A nivel individual, y fuera del fútbol y de la pareja Xavi – Iniesta (Dolce & Gabbana, Victorio & Lucchino) han sucedido acontecimientos alrededor de los cuatro o cinco nombres que a todos nos vendrían a la cabeza: Gasol, Nadal, Lorenzo, Alonso y Contador, con mayores o menores dosis de fortuna. Empecemos por Pau, coronado nuevamente como Emperador del Mundo con su segundo anillo NBA. Su ausencia de una Selección que cayó en Turquía ante la latente amenaza serbia le ha llevado a empezar su cuarta temporada en Los Ángeles a un nivel espectacular. En casa, en Europa reinó el Barça merced al crecimiento de un Ricky que sin embargo se mostró más dubitativo en el verano turco, y de un superequipo al que sin embargo el Caja Laboral en su enésima reconversión con San Emeterio como heredero de los Bennett, Nocioni, Scola fue capaz de levantar la Liga.

Nadal volvió a ser Nadal todo el año, vengando su derrota en la arcilla de París ante su verdugo del pasado año, el sueco Soderling, un título que marcaba el inicio de un posible Grand Slam si finalmente consigue llevarse dentro de un mes su segundo abierto en Melbourne, camino salpicado por alguna actuación memorable, como el partido en semifinales de la Copa de Maestros ante el escoés Murray. Impensable para agoreros pronosticadores prematuros de su declive en épocas recientes. Nadal – Federer, queda guerra para rato.

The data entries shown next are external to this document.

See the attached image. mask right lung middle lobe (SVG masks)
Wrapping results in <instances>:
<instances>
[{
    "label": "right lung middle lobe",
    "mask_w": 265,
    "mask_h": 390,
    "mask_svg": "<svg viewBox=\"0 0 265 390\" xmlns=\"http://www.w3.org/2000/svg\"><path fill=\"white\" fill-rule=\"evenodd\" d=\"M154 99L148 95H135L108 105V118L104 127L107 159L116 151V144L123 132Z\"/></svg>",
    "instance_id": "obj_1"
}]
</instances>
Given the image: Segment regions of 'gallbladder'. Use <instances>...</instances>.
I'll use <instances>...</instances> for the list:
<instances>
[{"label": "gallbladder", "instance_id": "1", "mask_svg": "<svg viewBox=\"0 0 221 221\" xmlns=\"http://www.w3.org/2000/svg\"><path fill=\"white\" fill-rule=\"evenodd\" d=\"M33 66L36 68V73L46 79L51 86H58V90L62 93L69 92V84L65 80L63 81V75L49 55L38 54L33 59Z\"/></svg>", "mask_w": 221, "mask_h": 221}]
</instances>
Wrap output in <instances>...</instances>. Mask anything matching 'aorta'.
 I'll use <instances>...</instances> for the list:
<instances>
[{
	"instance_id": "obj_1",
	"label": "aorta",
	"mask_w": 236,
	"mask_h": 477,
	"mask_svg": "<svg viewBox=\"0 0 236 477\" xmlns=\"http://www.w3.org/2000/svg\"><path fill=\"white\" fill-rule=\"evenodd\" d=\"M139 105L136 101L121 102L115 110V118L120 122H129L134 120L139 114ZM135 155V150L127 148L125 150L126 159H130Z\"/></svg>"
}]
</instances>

Por otra parte, quedarse solo con el enorme pique Lorenzo – Rossi, con victoria para el mallorquín, sería teriblemente injusto para todo lo bueno que ha sucedido este año en los Mundiales de Motociclismo. Si bien es el primer triunfo de un piloto español en la categoría GP (Àlex Crivillé lo fue en 500 cc), ha habido muchas más grandes noticias, desde la madurez de un Pedrosa que, no olvidemos, ha sido el segundo clasificado, hasta la irrupción de un Marc Márquez al que algún día quizá veamos conquistando mundiales de superior cilindrada. Lorenzo, Márquez y Elías, como vencedores, y Fernando Alonso con la consideración del resto de compañeros (Vettel incluido) como mejor piloto del año son las caras de una moneda que este año ha sido de oro en el motor español. La cruz, lamentablemente, la puso el 5 de septiembre la trágica muerte del japonés Tomizawa.

Alberto Contador ganó (o no, su incidente con el filete de clembuterol aún no está resuelto) el Tour de Francia más aburrido de los últimos años (dudoso honor que supongo batirá la edición del año 2011), un Tour tan insulso que puestos ahora a recordar, solo deja aquella espinosa avería de la cadena del pequeño de los hermanos Schleck camino de Balès, pero que no niega la tremenda de superioridad de Contador y Andy (liga escocesa, ¿les suena?) sobre el resto de corredores. Apasionante fue sin embargo la lucha sin cuartel de David Arroyo ante Ivan Basso y Vincenzo Nibali por conquistar la maglia rossa. Precisamente fueron los dos italianos quienes se llevaron las rondas italianas y españolas. Después, claro, el eterno ruido en torno a este deporte.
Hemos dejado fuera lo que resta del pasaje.